• _SELECTED EXTRACT_
---------------
This year, they have a five-piece display at 137 West Third St. in Oil City that revolves around “Oil City Oddities.” Up already are the two-headed mystic, the strongman, the sword swallower, the bearded lady, and the mermaid — in skeletal form.

But the display will grow throughout the coming weeks, said both Kuziak and Kennedy, including new elements being added the night of Halloween.

“We want it to feel like a carnival out here, for the kids and the adults.” said Kennedy. That’s because for them, “Halloween is our Christmas,” he added.

“If you’re walking your dog, I want you to see something new every time you walk by here,” said Kuziak, who is the “technical” part of the team.

Having spent time with Meadville’s Academy Theatre, Kuziak brings Kennedy’s ideas to life.

“I’m the visual,” Kennedy said.

Many of the items included in Kuziak and Kennedy’s display are homemade, including the mermaid’s tub, the sign and the “wheel of death.”

This isn’t just store-bought decorations displayed with no soul, Kuziak said. Already, he’s in the hole for at least 75 zip ties and countless screws.

“It’s about creativity,” said Kuziak.

Many of the clothes on the characters are homemade and, along with the jewelry and other accoutrements, come from thrift stores.

One day, said Kennedy, “I see smoke, I see lights.”

But, he said, the goal is one day to replace the props with live actors, and be the house to beat for Halloween, from the decor to the treats.

This year, said Kuziak, they’ll be handing out balloons, glowsticks, and candy. And, Kennedy said, the best part of the display is a surprise, but worth checking out a few times or more, as — like the display itself — the experience will change with time.

As for the neighbors on West Third Street, Kennedy and Kuziak said all the feedback has been positive except for one small issue over a clown that seems to move around the yard at night, turning up in new locations every morning like a haunted Elf on the Shelf.

Whether the balloons being handed out Halloween night will be exclusively red remains to be seen.
---------------
• _INPUT_
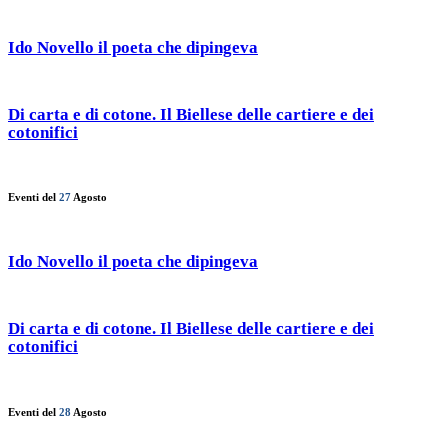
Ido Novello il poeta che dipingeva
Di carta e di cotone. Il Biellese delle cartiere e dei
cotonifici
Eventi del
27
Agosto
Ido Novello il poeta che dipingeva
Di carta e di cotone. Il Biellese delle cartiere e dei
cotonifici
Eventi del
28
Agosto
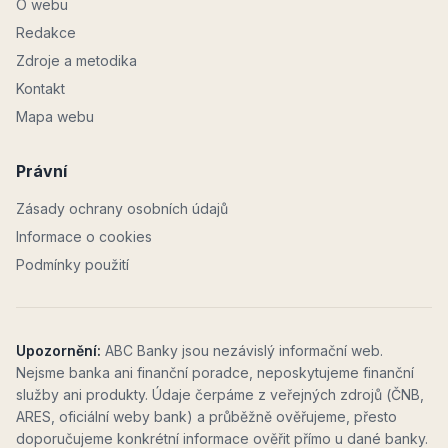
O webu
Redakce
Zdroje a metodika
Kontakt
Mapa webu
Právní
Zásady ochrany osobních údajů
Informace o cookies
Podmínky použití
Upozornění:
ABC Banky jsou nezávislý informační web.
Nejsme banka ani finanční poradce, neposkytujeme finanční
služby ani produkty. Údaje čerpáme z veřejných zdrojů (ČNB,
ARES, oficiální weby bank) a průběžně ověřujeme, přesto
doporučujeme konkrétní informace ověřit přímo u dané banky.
---------------
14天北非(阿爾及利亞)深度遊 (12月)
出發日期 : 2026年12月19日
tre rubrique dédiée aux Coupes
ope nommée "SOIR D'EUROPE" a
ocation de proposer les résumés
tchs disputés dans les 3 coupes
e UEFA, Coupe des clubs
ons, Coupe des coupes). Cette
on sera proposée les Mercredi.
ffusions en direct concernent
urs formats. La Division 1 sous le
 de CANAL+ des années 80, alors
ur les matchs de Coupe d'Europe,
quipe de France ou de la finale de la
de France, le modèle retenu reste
---------------
• _YOUR TASKS_
**a)** According to the article on the Halloween display, at what address is the display set up?
**b)** From the entries, copy word for word the lines starting at the one containing "14天北非(阿爾及利亞)深度遊 (12月)" and ending at the one containing "de France, le modèle retenu reste".

• _ANSWERS BELOW_
**a)** 137 West Third St. in Oil City.

**b)**
14天北非(阿爾及利亞)深度遊 (12月)
出發日期 : 2026年12月19日
tre rubrique dédiée aux Coupes
ope nommée "SOIR D'EUROPE" a
ocation de proposer les résumés
tchs disputés dans les 3 coupes
e UEFA, Coupe des clubs
ons, Coupe des coupes). Cette
on sera proposée les Mercredi.
ffusions en direct concernent
urs formats. La Division 1 sous le
 de CANAL+ des années 80, alors
ur les matchs de Coupe d'Europe,
quipe de France ou de la finale de la
de France, le modèle retenu reste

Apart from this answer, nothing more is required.